### EXERCISE
Copy every line of the records below word for word, keeping each line as it appears.

Records drawn from a collection

------------------------------------

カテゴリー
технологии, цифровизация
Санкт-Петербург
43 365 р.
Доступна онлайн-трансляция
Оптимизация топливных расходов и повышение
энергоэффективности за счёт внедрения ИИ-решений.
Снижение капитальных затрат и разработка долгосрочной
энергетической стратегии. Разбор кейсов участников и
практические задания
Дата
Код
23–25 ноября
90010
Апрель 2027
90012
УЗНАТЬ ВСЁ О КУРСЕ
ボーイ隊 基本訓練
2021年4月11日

------------------------------------

### OUTPUT FOR THIS TASK
カテゴリー
технологии, цифровизация
Санкт-Петербург
43 365 р.
Доступна онлайн-трансляция
Оптимизация топливных расходов и повышение
энергоэффективности за счёт внедрения ИИ-решений.
Снижение капитальных затрат и разработка долгосрочной
энергетической стратегии. Разбор кейсов участников и
практические задания
Дата
Код
23–25 ноября
90010
Апрель 2027
90012
УЗНАТЬ ВСЁ О КУРСЕ
ボーイ隊 基本訓練
2021年4月11日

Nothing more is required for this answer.